__REQUIRED ACTION__. Rewrite the text lines of the records below, replacing "Sr. Sris" with "Señor Sris" everywhere and changing nothing else. Leave the pictures out.

__RECORDS TO PROCESS__.
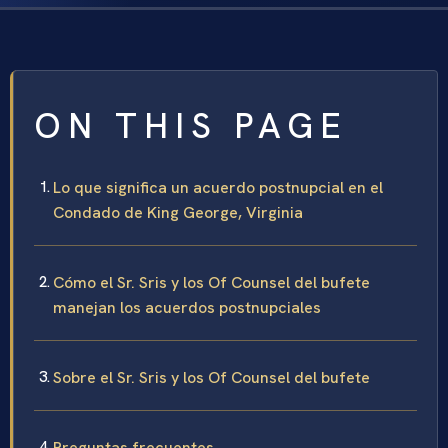
ON THIS PAGE
Lo que significa un acuerdo postnupcial en el
Condado de King George, Virginia
Cómo el Sr. Sris y los Of Counsel del bufete
manejan los acuerdos postnupciales
Sobre el Sr. Sris y los Of Counsel del bufete
Preguntas frecuentes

__ANSWER SECTION__.
ON THIS PAGE
Lo que significa un acuerdo postnupcial en el
Condado de King George, Virginia
Cómo el Señor Sris y los Of Counsel del bufete
manejan los acuerdos postnupciales
Sobre el Señor Sris y los Of Counsel del bufete
Preguntas frecuentes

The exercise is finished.